| What is being asked |
If a record holds a picture, please leave the picture out and copy the rest of the record exactly.

[[ Data to examine open ]]

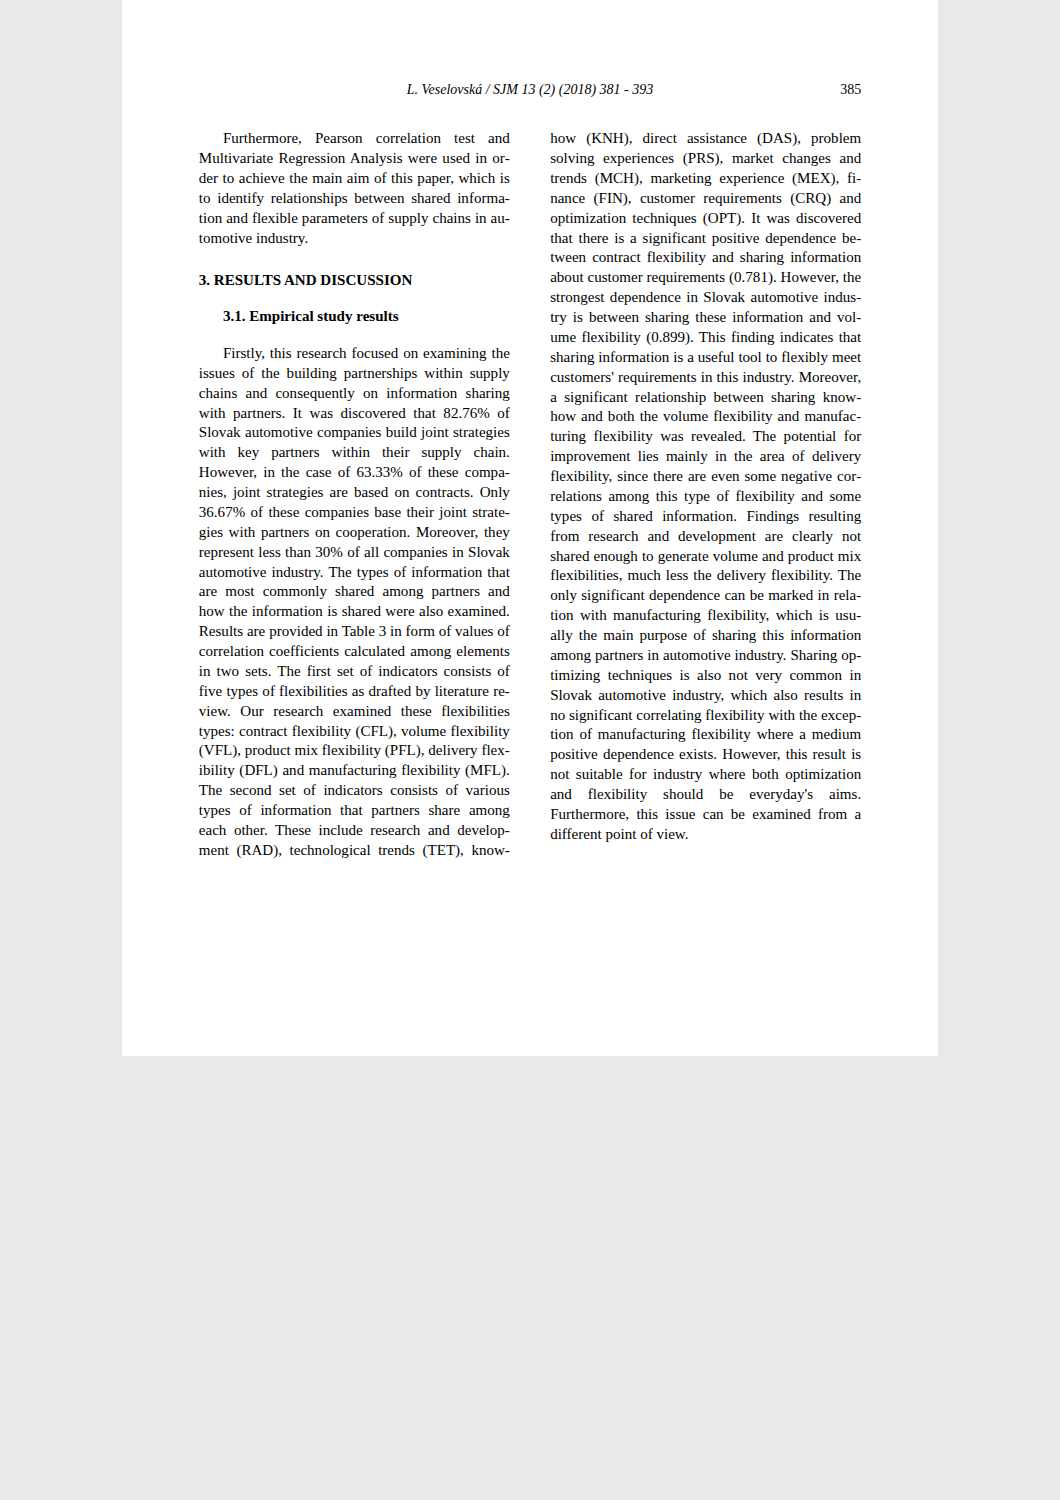L. Veselovská / SJM 13 (2) (2018) 381 - 393
385
Furthermore, Pearson correlation test and Multivariate Regression Analysis were used in order to achieve the main aim of this paper, which is to identify relationships between shared information and flexible parameters of supply chains in automotive industry.
3. RESULTS AND DISCUSSION
3.1. Empirical study results
Firstly, this research focused on examining the issues of the building partnerships within supply chains and consequently on information sharing with partners. It was discovered that 82.76% of Slovak automotive companies build joint strategies with key partners within their supply chain. However, in the case of 63.33% of these companies, joint strategies are based on contracts. Only 36.67% of these companies base their joint strategies with partners on cooperation. Moreover, they represent less than 30% of all companies in Slovak automotive industry. The types of information that are most commonly shared among partners and how the information is shared were also examined. Results are provided in Table 3 in form of values of correlation coefficients calculated among elements in two sets. The first set of indicators consists of five types of flexibilities as drafted by literature review. Our research examined these flexibilities types: contract flexibility (CFL), volume flexibility (VFL), product mix flexibility (PFL), delivery flexibility (DFL) and manufacturing flexibility (MFL). The second set of indicators consists of various types of information that partners share among each other. These include research and development (RAD), technological trends (TET), know-how (KNH), direct assistance (DAS), problem solving experiences (PRS), market changes and trends (MCH), marketing experience (MEX), finance (FIN), customer requirements (CRQ) and optimization techniques (OPT). It was discovered that there is a significant positive dependence between contract flexibility and sharing information about customer requirements (0.781). However, the strongest dependence in Slovak automotive industry is between sharing these information and volume flexibility (0.899). This finding indicates that sharing information is a useful tool to flexibly meet customers' requirements in this industry. Moreover, a significant relationship between sharing know-how and both the volume flexibility and manufacturing flexibility was revealed. The potential for improvement lies mainly in the area of delivery flexibility, since there are even some negative correlations among this type of flexibility and some types of shared information. Findings resulting from research and development are clearly not shared enough to generate volume and product mix flexibilities, much less the delivery flexibility. The only significant dependence can be marked in relation with manufacturing flexibility, which is usually the main purpose of sharing this information among partners in automotive industry. Sharing optimizing techniques is also not very common in Slovak automotive industry, which also results in no significant correlating flexibility with the exception of manufacturing flexibility where a medium positive dependence exists. However, this result is not suitable for industry where both optimization and flexibility should be everyday's aims. Furthermore, this issue can be examined from a different point of view.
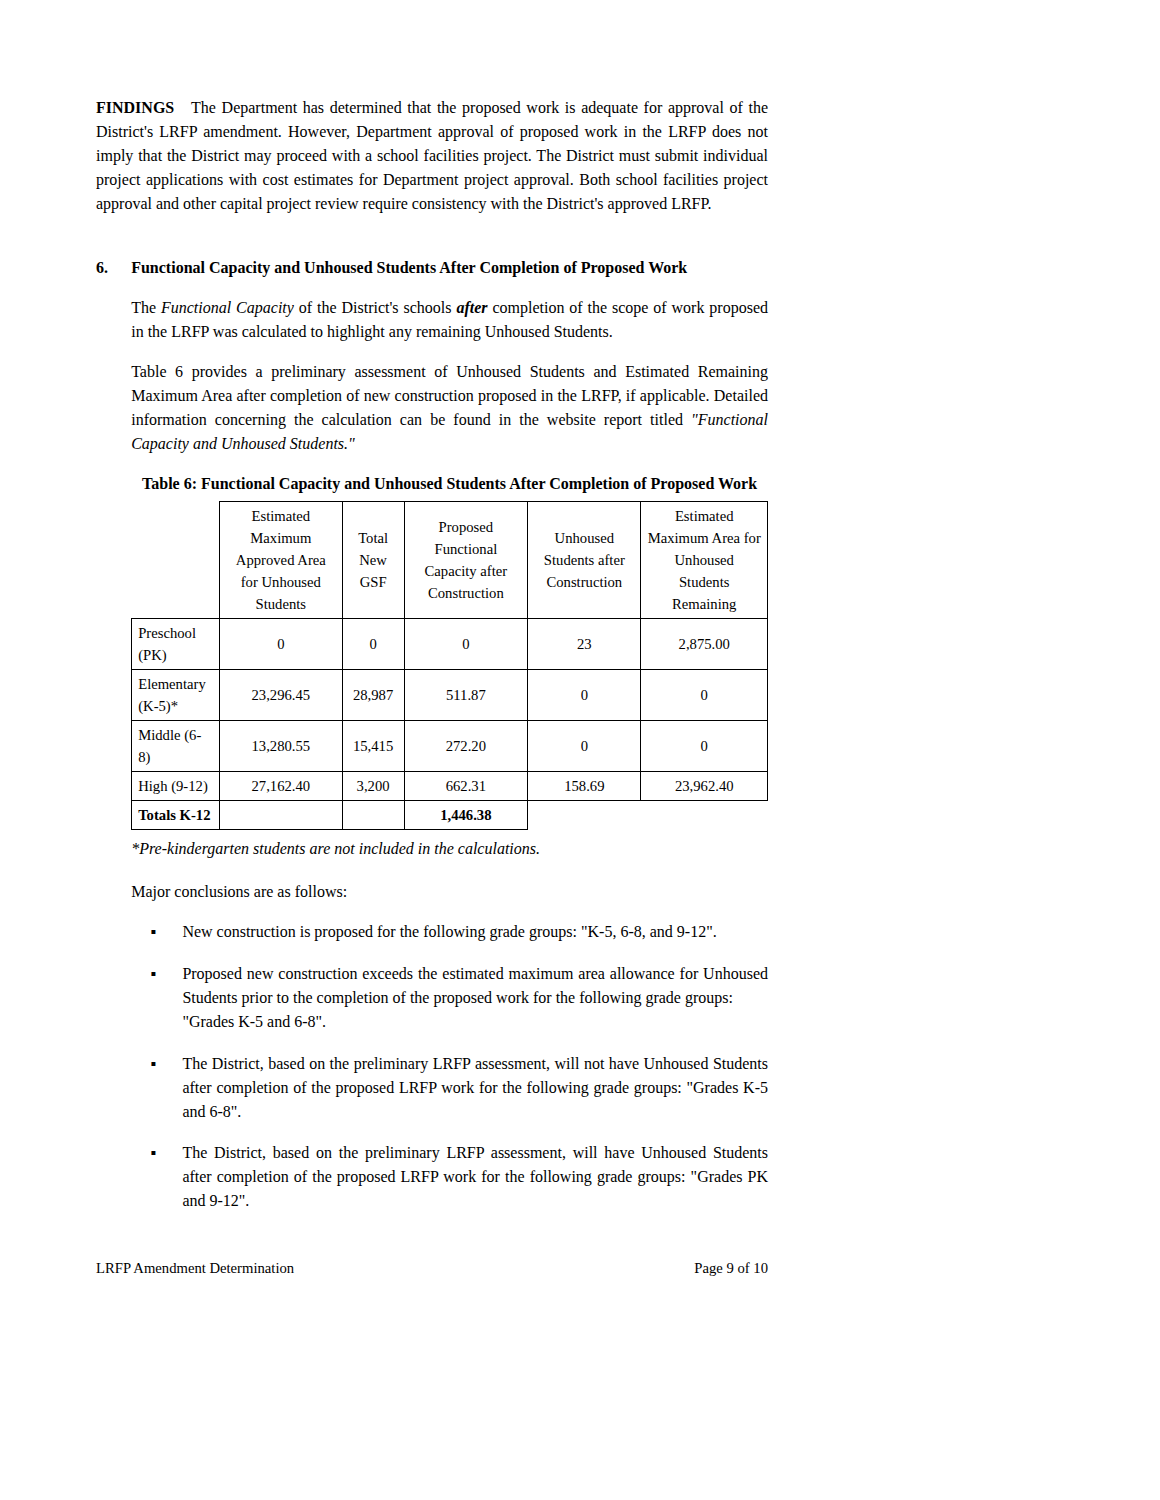FINDINGS The Department has determined that the proposed work is adequate for approval of the District's LRFP amendment. However, Department approval of proposed work in the LRFP does not imply that the District may proceed with a school facilities project. The District must submit individual project applications with cost estimates for Department project approval. Both school facilities project approval and other capital project review require consistency with the District's approved LRFP.
6. Functional Capacity and Unhoused Students After Completion of Proposed Work
The Functional Capacity of the District's schools after completion of the scope of work proposed in the LRFP was calculated to highlight any remaining Unhoused Students.
Table 6 provides a preliminary assessment of Unhoused Students and Estimated Remaining Maximum Area after completion of new construction proposed in the LRFP, if applicable. Detailed information concerning the calculation can be found in the website report titled "Functional Capacity and Unhoused Students."
Table 6: Functional Capacity and Unhoused Students After Completion of Proposed Work
| | Estimated Maximum Approved Area for Unhoused Students | Total New GSF | Proposed Functional Capacity after Construction | Unhoused Students after Construction | Estimated Maximum Area for Unhoused Students Remaining |
| --- | --- | --- | --- | --- | --- |
| Preschool (PK) | 0 | 0 | 0 | 23 | 2,875.00 |
| Elementary (K-5)* | 23,296.45 | 28,987 | 511.87 | 0 | 0 |
| Middle (6-8) | 13,280.55 | 15,415 | 272.20 | 0 | 0 |
| High (9-12) | 27,162.40 | 3,200 | 662.31 | 158.69 | 23,962.40 |
| Totals K-12 | | | 1,446.38 | | |
*Pre-kindergarten students are not included in the calculations.
Major conclusions are as follows:
New construction is proposed for the following grade groups: "K-5, 6-8, and 9-12".
Proposed new construction exceeds the estimated maximum area allowance for Unhoused Students prior to the completion of the proposed work for the following grade groups:
"Grades K-5 and 6-8".
The District, based on the preliminary LRFP assessment, will not have Unhoused Students after completion of the proposed LRFP work for the following grade groups: "Grades K-5 and 6-8".
The District, based on the preliminary LRFP assessment, will have Unhoused Students after completion of the proposed LRFP work for the following grade groups: "Grades PK and 9-12".
LRFP Amendment Determination Page 9 of 10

[[ Data to examine closed ]]

| Result |
L. Veselovská / SJM 13 (2) (2018) 381 - 393
385
Furthermore, Pearson correlation test and Multivariate Regression Analysis were used in order to achieve the main aim of this paper, which is to identify relationships between shared information and flexible parameters of supply chains in automotive industry.
3. RESULTS AND DISCUSSION
3.1. Empirical study results
Firstly, this research focused on examining the issues of the building partnerships within supply chains and consequently on information sharing with partners. It was discovered that 82.76% of Slovak automotive companies build joint strategies with key partners within their supply chain. However, in the case of 63.33% of these companies, joint strategies are based on contracts. Only 36.67% of these companies base their joint strategies with partners on cooperation. Moreover, they represent less than 30% of all companies in Slovak automotive industry. The types of information that are most commonly shared among partners and how the information is shared were also examined. Results are provided in Table 3 in form of values of correlation coefficients calculated among elements in two sets. The first set of indicators consists of five types of flexibilities as drafted by literature review. Our research examined these flexibilities types: contract flexibility (CFL), volume flexibility (VFL), product mix flexibility (PFL), delivery flexibility (DFL) and manufacturing flexibility (MFL). The second set of indicators consists of various types of information that partners share among each other. These include research and development (RAD), technological trends (TET), know-how (KNH), direct assistance (DAS), problem solving experiences (PRS), market changes and trends (MCH), marketing experience (MEX), finance (FIN), customer requirements (CRQ) and optimization techniques (OPT). It was discovered that there is a significant positive dependence between contract flexibility and sharing information about customer requirements (0.781). However, the strongest dependence in Slovak automotive industry is between sharing these information and volume flexibility (0.899). This finding indicates that sharing information is a useful tool to flexibly meet customers' requirements in this industry. Moreover, a significant relationship between sharing know-how and both the volume flexibility and manufacturing flexibility was revealed. The potential for improvement lies mainly in the area of delivery flexibility, since there are even some negative correlations among this type of flexibility and some types of shared information. Findings resulting from research and development are clearly not shared enough to generate volume and product mix flexibilities, much less the delivery flexibility. The only significant dependence can be marked in relation with manufacturing flexibility, which is usually the main purpose of sharing this information among partners in automotive industry. Sharing optimizing techniques is also not very common in Slovak automotive industry, which also results in no significant correlating flexibility with the exception of manufacturing flexibility where a medium positive dependence exists. However, this result is not suitable for industry where both optimization and flexibility should be everyday's aims. Furthermore, this issue can be examined from a different point of view.
FINDINGS The Department has determined that the proposed work is adequate for approval of the District's LRFP amendment. However, Department approval of proposed work in the LRFP does not imply that the District may proceed with a school facilities project. The District must submit individual project applications with cost estimates for Department project approval. Both school facilities project approval and other capital project review require consistency with the District's approved LRFP.
6. Functional Capacity and Unhoused Students After Completion of Proposed Work
The Functional Capacity of the District's schools after completion of the scope of work proposed in the LRFP was calculated to highlight any remaining Unhoused Students.
Table 6 provides a preliminary assessment of Unhoused Students and Estimated Remaining Maximum Area after completion of new construction proposed in the LRFP, if applicable. Detailed information concerning the calculation can be found in the website report titled "Functional Capacity and Unhoused Students."
Table 6: Functional Capacity and Unhoused Students After Completion of Proposed Work
| | Estimated Maximum Approved Area for Unhoused Students | Total New GSF | Proposed Functional Capacity after Construction | Unhoused Students after Construction | Estimated Maximum Area for Unhoused Students Remaining |
| --- | --- | --- | --- | --- | --- |
| Preschool (PK) | 0 | 0 | 0 | 23 | 2,875.00 |
| Elementary (K-5)* | 23,296.45 | 28,987 | 511.87 | 0 | 0 |
| Middle (6-8) | 13,280.55 | 15,415 | 272.20 | 0 | 0 |
| High (9-12) | 27,162.40 | 3,200 | 662.31 | 158.69 | 23,962.40 |
| Totals K-12 | | | 1,446.38 | | |
*Pre-kindergarten students are not included in the calculations.
Major conclusions are as follows:
New construction is proposed for the following grade groups: "K-5, 6-8, and 9-12".
Proposed new construction exceeds the estimated maximum area allowance for Unhoused Students prior to the completion of the proposed work for the following grade groups:
"Grades K-5 and 6-8".
The District, based on the preliminary LRFP assessment, will not have Unhoused Students after completion of the proposed LRFP work for the following grade groups: "Grades K-5 and 6-8".
The District, based on the preliminary LRFP assessment, will have Unhoused Students after completion of the proposed LRFP work for the following grade groups: "Grades PK and 9-12".
LRFP Amendment Determination Page 9 of 10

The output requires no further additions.